FOR PUBLIC PRIVATE PARTNERSHIPS, LARGE PROJECTS
- The SE has also shown itself to be an excellent means of benefiting from EU/public subsidies
(Example: Subsidies from the EU for the design and construction of the Brennerbasis Tunnel - the largest project of railway tunnel in Europe - were made conditional upon the creation of a SE between Austria and Italy, registered in Austria as Galleria di Brennero Brennerbasistunnel BBT SE).
(Example: The SWORD Group, converted to an SE, announced in the following months, the signature of a contract with the European Commission in an amount of €69 million for the delivery of computer services).
FOR MEDIUM SIZE COMPANIES
- The SE facilitates European expansion (Example: MUTAVIE, subsidiary of the MACIF group, converted into an SE in a view of developing its activities in Europe).
- The status of the SE permits the creation of a single-shareholder SE, wholly-owned by an already existing SE. It also offers a greater flexibility in corporate statutory requirement than is the case with a société anonyme, particularly as regards to corporate governance, or, for non public SE's, in the structuring of relationships among shareholders.
FOR NEW MANAGEMENT
- For a new management, the SE is definitively a "new idea" evidencing a new dynamic which can generate economies of scale while at the same time enabling a consolidation of management power (Example: project announced by EADS in the context of the arrival of Tom Enders).
FOR ALL COMPANIES
- The SE is the only tool permitting the transfer of the registered office to another Member State without resulting in dissolution of the company or to the creation of a new legal entity and benefitting from tax neutrality subject to certain conditions (Example: The French Group Foncière LFPI thus used the status of the SE for a one-time transaction involving the transfer to France of five Dutch companies, followed by the tax consolidation of the French companies).

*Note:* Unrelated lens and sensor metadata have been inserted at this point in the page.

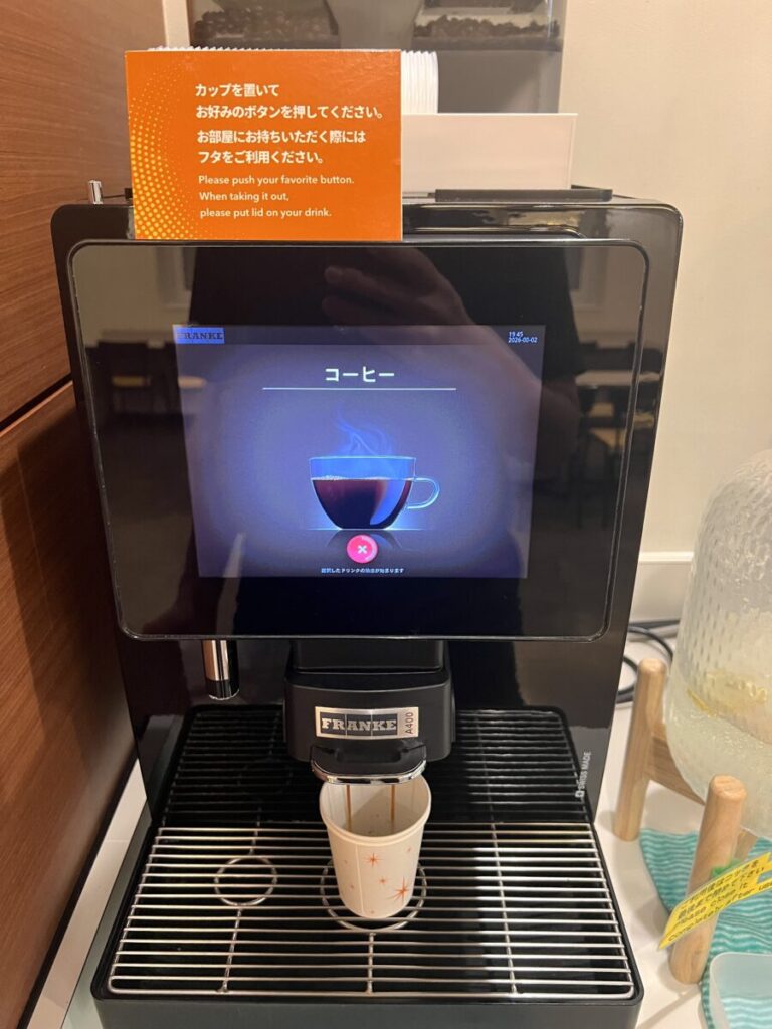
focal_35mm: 26
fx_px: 773
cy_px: 514
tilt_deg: -25.9
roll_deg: -1.1
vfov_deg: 67.3
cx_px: 386
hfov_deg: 53.1
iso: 400
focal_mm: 5.7
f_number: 1.5
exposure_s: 1/50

- Beyond purely legal and financial considerations, most companies in Europe that have created a SE highlight the positive effect for them in terms of modern corporate image, and made a spotlight on a transeuropean culture or dimension which may entail an additional commercial and marketing value by strengthening the image with their clients and investors (Example : By creating 4 SEs in France the Scor Group for instance was thereby putting forward its ambition to be a company with European roots, global reach and transnational identity).
- The SE is a way to smooth out national differences to prepare an alliance with another group with a different nationality (build-up) (Example: Franco-German common holding BURGEAP-IGIP HOLDING SE).
- Adopting the SE status permits better identification of the different activities of a group (Examples: SCOR was converted into an SE and created three divisions-subsidiaries also as SEs; PIERRE & VACANCES IMMOBILIER was converted into an SE and has two divisions-subsidiaries also as SEs).
- The SE is seen as an innovative and uniform tool for approaching labor-management dialogue whatever the nationality of the employees or the country in which they operate. The labor-management aspect of the SE has proven to be an effective tool for labor-management relations It has proven in fact to be a real opportunity for dialogue within the company and can be rapidly implemented thanks to the flexibility afforded by the rules (Examples: UNIBAIL-RODAMCO, SCOR).
For all those reasons, more than a simple legal status, the SE can turn into an actual brand for companies with ambitions on the European market and France is definitely a place that European or non-European groups carrying out activities in Europe need to consider when deciding to establish a SE within the Union.